5. The method of claim 1, further comprising activating a fire extinguisher to provide a fire extinguishing agent to the first battery module.

6. The method of claim 5, wherein the fire extinguisher comprises the cooler, a fire extinguishing chemical and a nozzle.

7. The method of claim 6, wherein the cooler is between the fire extinguishing chemical and the nozzle.

8. A method for controlling a battery module array having a plurality of battery modules, the method comprising:

detecting, via a controller, a temperature of a first battery module among a plurality of battery modules exceeding a threshold temperature;

connecting, via the controller, the first battery module to an energy discharger having a resistor in order to discharge heat from the first battery module such that a second battery module among a plurality of battery modules is not directly connected to the energy discharger;

9. The method of claim 8, further comprising isolating the first battery module from the second battery module of the plurality of battery modules to reduce thermal runaway.

10. The method of claim 9, wherein isolating the first battery module comprises placing a partition between the first battery module and the second battery module.

11. The method of claim 8, wherein the connecting the first battery module to the energy discharger includes activating a switch between the first battery module and the resistor.

12. The method of claim 8, further comprising activating a fire extinguisher to provide a fire extinguishing agent to the first battery module.

13. The method of claim 12, wherein the fire extinguisher comprises the cooler, a fire extinguishing chemical and a nozzle.

14. The method of claim 13, wherein the cooler is between the fire extinguishing chemical and the nozzle.

15. A battery module array, comprising:

a plurality of battery modules;

an energy discharger having a resistor;

a cooler associated with the resistor; and

a controller configured to discharge a first battery module among the plurality of battery modules during an abnormal event in which a temperature of the first battery module exceeds a threshold temperature by connecting the first battery module to the energy discharger such that a second battery module among a plurality of battery modules is not directly connected to the energy discharger.

16. The battery module array of claim 15, wherein the abnormal event is caused by the first battery module catching on fire.

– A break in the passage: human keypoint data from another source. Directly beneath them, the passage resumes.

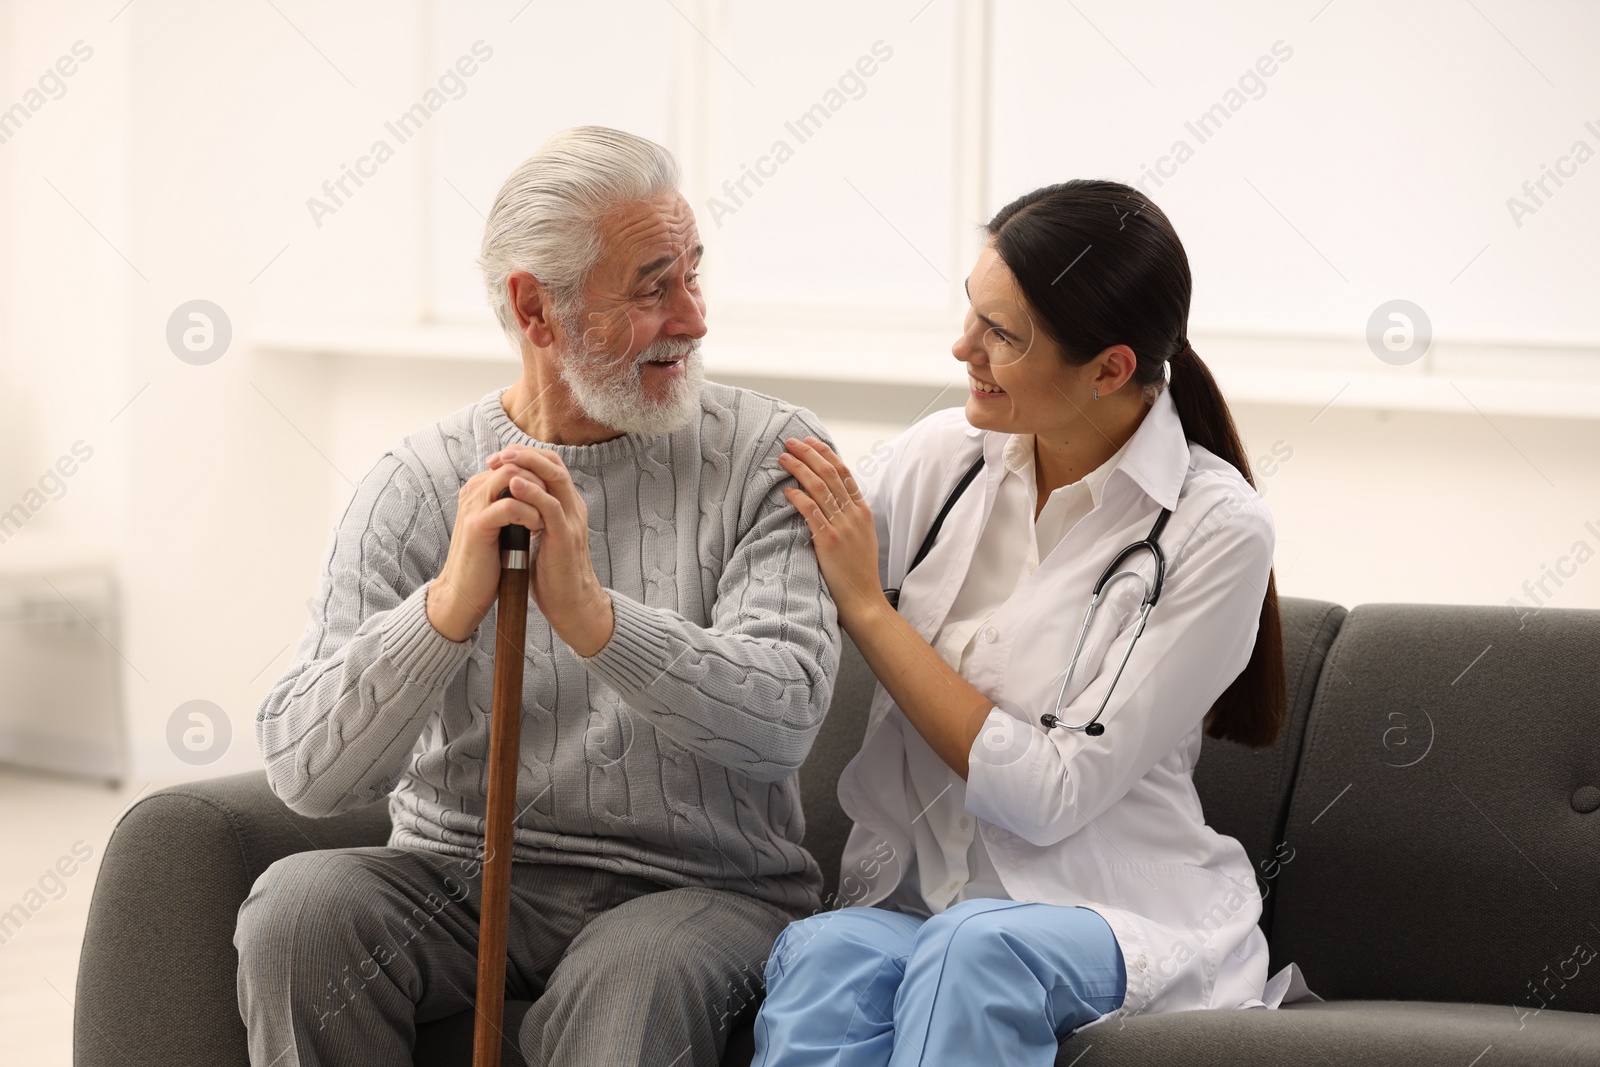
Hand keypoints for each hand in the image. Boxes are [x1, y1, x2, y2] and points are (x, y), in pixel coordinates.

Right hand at [427, 455, 548, 642]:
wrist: (465, 593)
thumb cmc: (487, 562)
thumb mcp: (502, 526)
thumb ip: (513, 505)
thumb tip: (540, 492)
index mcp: (480, 489)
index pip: (513, 463)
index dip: (538, 474)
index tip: (553, 493)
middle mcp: (474, 491)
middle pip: (513, 464)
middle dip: (540, 479)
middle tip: (554, 501)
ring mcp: (473, 506)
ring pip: (511, 478)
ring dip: (537, 493)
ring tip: (546, 515)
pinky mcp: (477, 525)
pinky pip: (509, 506)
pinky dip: (530, 514)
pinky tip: (537, 527)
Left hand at [486, 446, 614, 656]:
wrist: (571, 605)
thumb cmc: (552, 575)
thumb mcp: (539, 538)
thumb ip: (530, 519)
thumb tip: (506, 506)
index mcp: (566, 507)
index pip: (551, 467)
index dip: (526, 457)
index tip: (498, 459)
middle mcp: (573, 508)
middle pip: (555, 464)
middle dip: (525, 453)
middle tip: (498, 454)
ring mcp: (572, 520)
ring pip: (556, 478)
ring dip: (528, 464)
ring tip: (504, 460)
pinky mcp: (566, 536)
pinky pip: (551, 506)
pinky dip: (532, 492)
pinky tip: (513, 485)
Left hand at [777, 436, 890, 630]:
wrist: (863, 600)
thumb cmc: (858, 572)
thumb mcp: (861, 538)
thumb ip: (848, 518)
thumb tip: (830, 502)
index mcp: (862, 511)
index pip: (844, 473)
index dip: (826, 454)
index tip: (810, 442)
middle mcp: (854, 514)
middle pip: (830, 473)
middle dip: (809, 454)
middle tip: (790, 442)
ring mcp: (842, 526)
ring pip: (820, 487)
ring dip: (799, 469)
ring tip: (783, 458)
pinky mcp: (829, 540)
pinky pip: (811, 511)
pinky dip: (798, 497)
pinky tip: (787, 490)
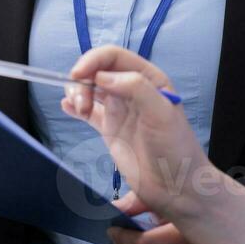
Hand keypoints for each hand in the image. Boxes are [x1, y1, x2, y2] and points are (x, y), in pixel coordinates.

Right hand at [60, 45, 215, 221]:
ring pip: (90, 89)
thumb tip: (102, 76)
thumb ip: (136, 88)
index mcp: (149, 78)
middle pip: (97, 71)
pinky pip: (88, 111)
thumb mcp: (161, 113)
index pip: (114, 57)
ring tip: (79, 109)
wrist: (176, 186)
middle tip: (81, 103)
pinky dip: (74, 106)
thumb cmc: (176, 148)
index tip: (78, 74)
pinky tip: (68, 108)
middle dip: (82, 80)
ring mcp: (120, 109)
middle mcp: (132, 90)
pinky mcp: (110, 129)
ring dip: (77, 93)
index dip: (93, 60)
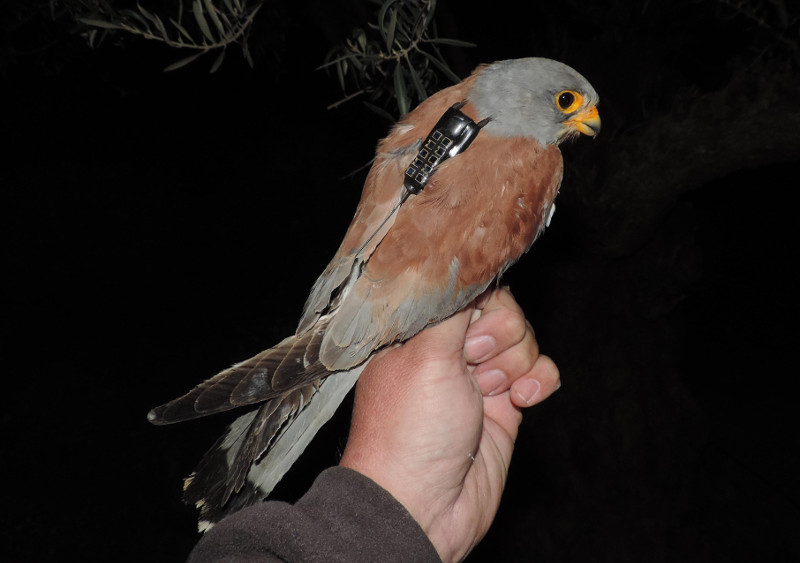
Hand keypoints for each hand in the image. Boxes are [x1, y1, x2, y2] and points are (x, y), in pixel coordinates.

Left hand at [339, 287, 559, 561]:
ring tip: (491, 390)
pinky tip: (522, 399)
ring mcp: (479, 376)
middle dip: (498, 332)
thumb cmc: (409, 430)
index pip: (462, 286)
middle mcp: (448, 348)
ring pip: (523, 338)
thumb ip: (452, 305)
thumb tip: (468, 269)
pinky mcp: (506, 403)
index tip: (471, 321)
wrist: (423, 505)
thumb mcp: (424, 353)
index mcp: (418, 330)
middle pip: (501, 307)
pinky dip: (539, 380)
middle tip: (473, 362)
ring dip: (516, 360)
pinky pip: (540, 372)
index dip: (477, 299)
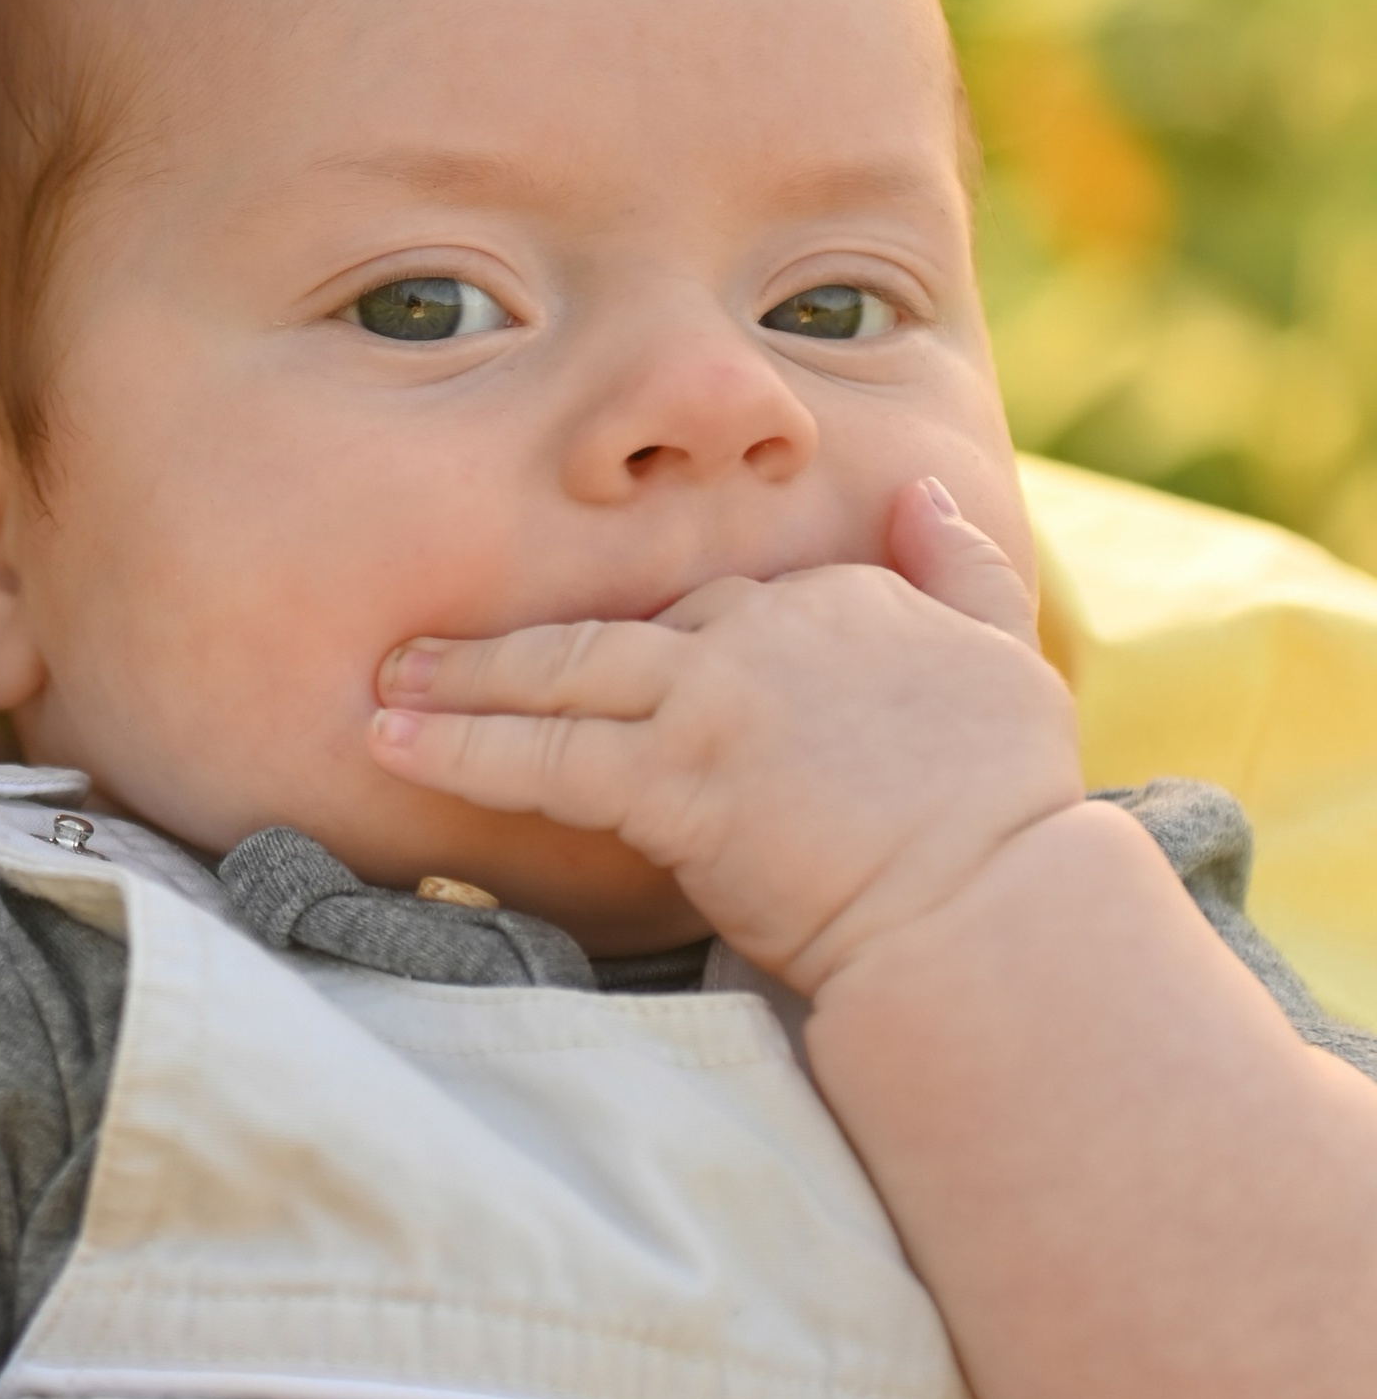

17. The battery module array of claim 15, further comprising a fire extinguisher, the fire extinguisher comprising the cooler, a fire extinguishing chemical and a nozzle.

18. The battery module array of claim 15, wherein the cooler is between the fire extinguishing chemical and the nozzle.

19. The battery module array of claim 15, further comprising a switch connecting the first battery module to the resistor.

20. The battery module array of claim 15, wherein the first battery module is isolated from the second battery module by a partition wall.